Malgré l'ampleur des subventions promises, l'entreprise américaine semble prioriser son expansion sur le sol américain. En effet, les États-Unis d'après Les Echos, sous l'impulsion de la loi CHIPS Act, ont alloué 20 milliards de dollars pour soutenir le développement d'Intel dans plusieurs États comme l'Arizona et l'Ohio. Ce soutien public américain contraste avec l'incertitude qui pèse sur les projets européens.
Un contexte global marqué par l'intelligence artificielle et l'IA générative
Intel, confronté à une baisse de ses ventes de PC post-pandémie, se tourne désormais vers de nouvelles opportunités, notamment dans le domaine de l'intelligence artificielle (IA). Alors que la demande pour des puces adaptées à l'IA générative explose, la concurrence s'intensifie, notamment avec Nvidia qui domine ce marché.
Le directeur général d'Intel, Pat Gelsinger, a confirmé que l'entreprise investit massivement dans des technologies de pointe, telles que la lithographie en ultraviolet extrême (EUV), pour rattraper son retard sur ses concurrents asiatiques comme TSMC et Samsung. Toutefois, ces avancées technologiques ne suffisent pas encore à redresser la situation financière du groupe.
Conséquences pour les plans industriels européens
La suspension des projets en Allemagne et en Pologne renforce l'idée que l'Europe devra trouver d'autres moyens de maintenir sa compétitivité dans la production de semi-conducteurs. Le continent, qui ambitionne de produire 20% des puces mondiales d'ici 2030, voit ses espoirs retardés.

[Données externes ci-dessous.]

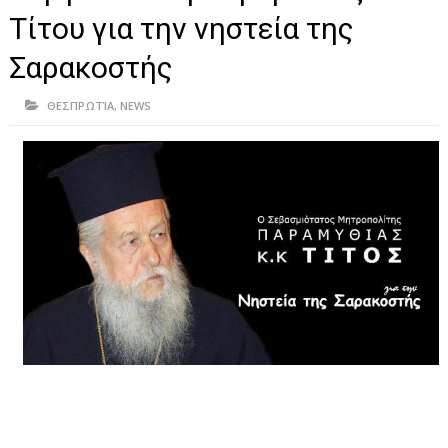
ΗΠΕΙΡΟΣ
Τίτου για την νηστεία της
ΠΡΕΒΕΖΑ
Σαρακοστής
ΑΡΤΑ
ΘΕΣΠΡΩΤΊΑ
,
NEWS
ΙΩΑΝΝΙΝΑ
ΘΕΣΠΡΩΤΙΑ
ΙΟΝΙΑ ΝΗΣΙΑ
ΚΑΙ ΕΛΛΑΔΑ
ΥΓΕΙΑ-ΟΜΟΡΦΙΑ
ΠΟΛΙΤΙΣΜΟΣ
ΠΕΡΙΒΑΛΛΟΝ
ΤΕΧΝΟΛΟΓΙΑ
ΔΙΕΘΝΗ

Pour l'instant, Intel maintient son site industriel à Leixlip, en Irlande, mais aucune nouvelle usine ne devrait voir le jour sur le Vieux Continent dans un avenir proche. Ce recul est d'autant plus difficile à accepter pour les gouvernements européens que la souveraineté technologique est devenue une priorité dans un contexte de tensions géopolitiques accrues.